Plant Books keep them growing. (wink) Who doesn’t love the Plant Unit? There are so many activities to do with students to truly engage their learning. Students should be touching and planting and sorting and experiencing plants. From growing seeds in a glove to growing grass in a cup..AND plant books are the best compliment to that unit.
Here are my Top 10 Plant Books.
1. The Tiny Seed
There is no end to my love for Eric Carle and “The Tiny Seed.”
There is so much in this beautiful book that can be AND SHOULD BE shared with students at all levels.
Not just lessons of plant parts and what a plant needs, but also lessons of what can help the plant and what can hurt the plant.
Lessons on birth and death and rebirth.
There are obvious connections to science, but this book lends itself to great lessons in math.
2. Growing Vegetable Soup
Growing Vegetable Soup is a book is great in it’s simplicity.

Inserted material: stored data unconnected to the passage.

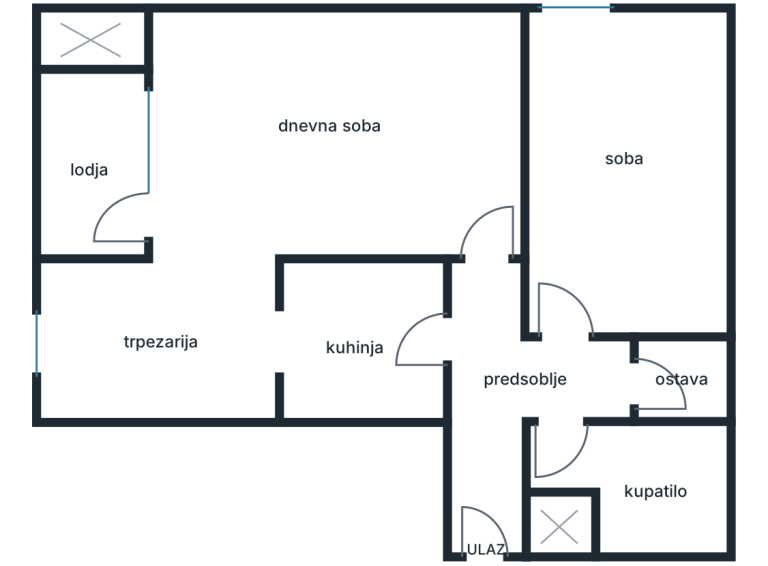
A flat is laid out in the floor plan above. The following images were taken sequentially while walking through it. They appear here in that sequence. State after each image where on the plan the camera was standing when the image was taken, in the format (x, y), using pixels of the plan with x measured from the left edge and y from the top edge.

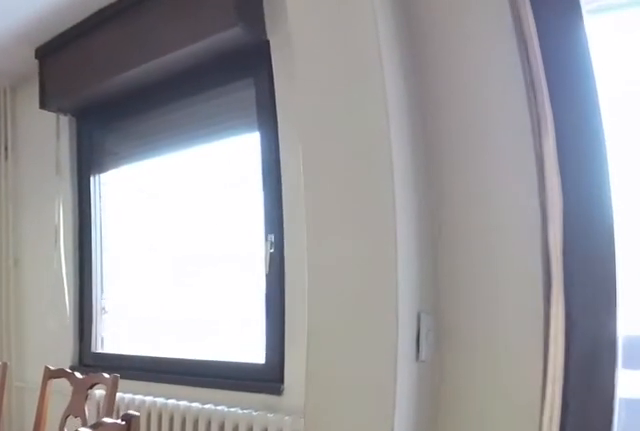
(186, 210)
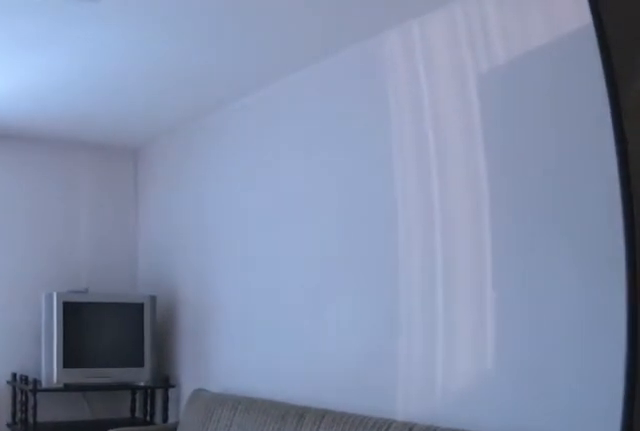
(579, 358)
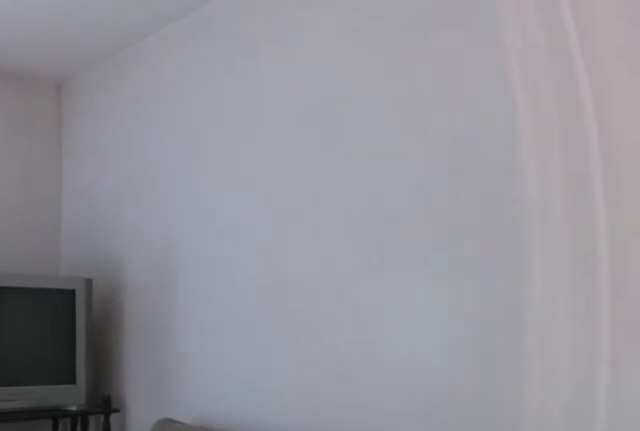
(579, 246)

Some students have never imagined growing their own soup. Soup comes out of a can. This idea is exciting to them.
Go with it. While introducing this book to a class I asked, “Does soup grow on plants?”
One boy looked at my sweetly and said, “Oh Mrs. Collier, I think you are so silly.
Soup doesn’t grow on plants, real soup grows at the store.” Oh, if it was that easy. Each year I have students in my classroom help make vegetable soup during the day. It’s so fun to see them eat it. This is another great book to revisit when you need to discuss fractions. They cut the vegetables into pieces…and make “real” fractions.
3. Eating the Alphabet
Eating the Alphabet is along the lines of “Growing Vegetable Soup,” this is a fun book to introduce students to some fruits and vegetables they’ve never seen before.
You could also choose several foods from the book and graph to see how many students have tasted it and how many have not. You could even have a list outside your classroom and ask faculty to stop by and sign beside the foods they had tasted.
You might be surprised to find out how rare some of these foods are. Currant? Endive? Gooseberry? Huckleberry? Kumquat? Quince? Rutabaga? Ugli Fruit? Xigua?
4. Planting a Rainbow
Planting a Rainbow is a book showing all the colors of the rainbow in the plant world.
Ask parents, grandparents, community members to send in magazines (Better Homes and Gardens, Ladies Home Journal, Family Circle and Good Housekeeping).
Build a rainbow in your room with their cut-out pictures. Don’t forget many flowers, like tulips, come in many colors. They can write about colors and plants.
5. Flower Garden
Flower Garden is one of my favorite books for teaching drawing conclusions, predicting, and inferring.
Throughout the book you wonder why they are buying the materials for a plant box.
Not all of our students have yards for gardens. This book shows something special. It also shows a garden in a unique place…a window sill. Most students have never thought of gardens like this.
They can write about what flowers they’d plant in their window…and why.
6. The Apple Pie Tree
The Apple Pie Tree is another reread.
You may have introduced this book in the fall. It’s the perfect book to show the changes of the seasons.
I also LOVE the illustrations…Shari Halpern is amazing.
That being said, revisit the book! Reintroduce the book.
Show them the book again and ask them to look at the book with a different set of eyes.
7. It’s Pumpkin Time!
It’s Pumpkin Time is another revisit! Don’t put the pumpkin book away in November…just transfer it to the plant bucket in your classroom library. We are going to the pumpkin patch again, but this time it’s a different focus.
When they see it a second time, they pay attention to the plant life cycle, what a plant needs not just the pumpkin becoming a Jack O’Lantern.
The end pages in the book has a plant life cycle flow chart. It’s a great non-fiction addition to the fiction story.
8. Tops and Bottoms
Tops and Bottoms is all about WHERE the plants would grow. This book is another discussion about where food grows.
They are quick to tell you they would NEVER eat roots or leaves or flowers for that matter.
Oh, how surprised they are!
They are delighted that Bear is tricked by Hare, as well.
9. I’m a Seed
I’m a Seed is considered a Science Reader from Scholastic. This is a cute book about 2 seeds; a marigold and a mystery seed.
As the book progresses students will see how different the plants are and start predicting what is growing.
Students can use this book to find sight words. This is also a wonderful easy reader that can be tackled by young students.
AND check out the illustrations…cut paper and paint.
10. If You Plant a Seed
If You Plant a Seed was a sure fit. Before I read the book I knew I would love it.
How can you not love a book written and illustrated by Kadir Nelson?
I was able to meet him a few years ago at a conference and he is as generous to teachers at conferences as he is to students reading his books.
This book goes far beyond the life cycle of a plant.
He wants students to know sharing with your community always provides a greater reward than imagined. The students were captured by the story and I even had someone gasp at the aftermath of the struggle. “Oh no, what will happen now?” Exactly what we want our students to ask…if we don’t share, what will happen?
These are my suggestions. I hope you enjoy the plant books, but more than that I hope they inspire and capture the heart and minds of your students. What plant books would you add to this list.